I never really knew what damask was, not until recently. Another intern in the shop was explaining to me that the client she's assigned to work with has changed her mind from having owls on her bed posts to getting damask wallpaper, so that her bedroom would have some kind of detail (perhaps she has imagined the owls staring at her while she's sleeping?).
For you that doesn't know what damask is:
"is a reversible figured fabric of silk, wool, linen, cotton, or synthetic fibres, with a pattern formed by weaving. Damasks are woven with one warp yarn and one weft yarn, usually with the pattern in warp-faced satin weave and the ground in weft-faced or sateen weave. Twill damasks include a twill-woven ground or pattern".
'[It] is a weaving style or technique that originated in the early Middle Age near Damascus, Syria. This particular style typically produced very ornate and decorative patterns in the fabric... wonderful to use in a design that needs to have a vintage or ornate look.'
Since the damask was invented, the pattern has been used with different kinds of fabric; and by designers, adding their own touch to the original pattern.
Prolific designers such as Nina Campbell, Manuel Canovas, as well as the companies Osborn & Little and Cole & Son, have used computerized Jacquard looms (mechanical loom machine) to create their monochromatic weaving masterpieces.
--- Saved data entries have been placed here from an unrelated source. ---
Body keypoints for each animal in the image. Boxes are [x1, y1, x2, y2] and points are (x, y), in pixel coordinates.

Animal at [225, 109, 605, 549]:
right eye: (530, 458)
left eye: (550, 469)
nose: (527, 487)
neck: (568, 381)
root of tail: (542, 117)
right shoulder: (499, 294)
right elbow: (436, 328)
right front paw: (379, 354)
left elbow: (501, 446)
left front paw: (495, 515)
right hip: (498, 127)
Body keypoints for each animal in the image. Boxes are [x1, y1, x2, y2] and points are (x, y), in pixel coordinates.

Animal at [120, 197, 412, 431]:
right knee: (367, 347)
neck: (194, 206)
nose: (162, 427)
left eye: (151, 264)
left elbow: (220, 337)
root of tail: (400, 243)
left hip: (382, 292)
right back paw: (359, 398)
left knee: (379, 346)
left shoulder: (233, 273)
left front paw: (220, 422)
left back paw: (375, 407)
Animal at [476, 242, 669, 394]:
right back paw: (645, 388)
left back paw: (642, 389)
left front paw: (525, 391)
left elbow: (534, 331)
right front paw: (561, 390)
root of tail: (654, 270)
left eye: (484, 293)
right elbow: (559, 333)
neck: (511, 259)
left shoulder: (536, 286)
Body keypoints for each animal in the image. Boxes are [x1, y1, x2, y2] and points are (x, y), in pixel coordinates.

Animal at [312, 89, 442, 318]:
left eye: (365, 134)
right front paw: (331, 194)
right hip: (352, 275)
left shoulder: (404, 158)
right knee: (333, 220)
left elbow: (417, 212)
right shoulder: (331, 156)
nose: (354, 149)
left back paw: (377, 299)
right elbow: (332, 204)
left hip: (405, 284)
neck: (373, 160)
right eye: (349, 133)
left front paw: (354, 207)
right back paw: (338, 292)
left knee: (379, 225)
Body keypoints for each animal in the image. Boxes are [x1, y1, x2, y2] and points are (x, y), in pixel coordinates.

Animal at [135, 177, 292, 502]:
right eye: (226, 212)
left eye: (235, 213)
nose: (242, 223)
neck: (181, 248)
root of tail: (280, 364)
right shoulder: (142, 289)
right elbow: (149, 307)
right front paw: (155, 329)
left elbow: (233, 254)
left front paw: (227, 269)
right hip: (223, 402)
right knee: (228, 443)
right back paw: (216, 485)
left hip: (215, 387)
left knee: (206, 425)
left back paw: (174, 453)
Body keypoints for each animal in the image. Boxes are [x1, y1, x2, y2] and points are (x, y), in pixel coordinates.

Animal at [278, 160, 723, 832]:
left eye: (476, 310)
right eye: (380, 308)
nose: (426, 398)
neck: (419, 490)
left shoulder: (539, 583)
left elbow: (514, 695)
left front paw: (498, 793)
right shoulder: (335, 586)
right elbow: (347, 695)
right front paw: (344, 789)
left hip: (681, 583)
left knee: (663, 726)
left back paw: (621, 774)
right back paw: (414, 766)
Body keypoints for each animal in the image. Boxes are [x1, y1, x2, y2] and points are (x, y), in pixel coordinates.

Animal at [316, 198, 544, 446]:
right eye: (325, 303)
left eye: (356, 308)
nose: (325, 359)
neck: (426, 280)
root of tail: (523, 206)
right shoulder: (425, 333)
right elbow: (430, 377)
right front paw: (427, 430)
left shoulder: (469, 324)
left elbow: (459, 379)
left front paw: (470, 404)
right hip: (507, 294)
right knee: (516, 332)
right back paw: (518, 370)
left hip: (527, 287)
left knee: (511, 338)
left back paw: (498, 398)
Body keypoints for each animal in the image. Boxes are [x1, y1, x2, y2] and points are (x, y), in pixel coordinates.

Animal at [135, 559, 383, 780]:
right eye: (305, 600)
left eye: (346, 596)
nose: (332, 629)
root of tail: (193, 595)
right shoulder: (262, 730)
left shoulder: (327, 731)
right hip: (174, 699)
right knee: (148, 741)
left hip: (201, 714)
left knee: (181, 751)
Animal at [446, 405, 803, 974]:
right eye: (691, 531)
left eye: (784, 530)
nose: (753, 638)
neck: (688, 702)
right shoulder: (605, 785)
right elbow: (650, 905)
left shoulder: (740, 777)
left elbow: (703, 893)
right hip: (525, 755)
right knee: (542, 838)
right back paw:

Here are some examples of Damask design available for purchase by the people and companies I have named above:
Although there are many colour variations to choose from above, I still can't decide which I like the best.
While chatting to John Gibson the other day about damask and many things about it (I'd say he is a walking encyclopedia), he has mentioned a very beautiful and imaginative damask design by the company Osborne and Little: a very modern design, in my opinion yet shows that it has been influenced by the damask pattern.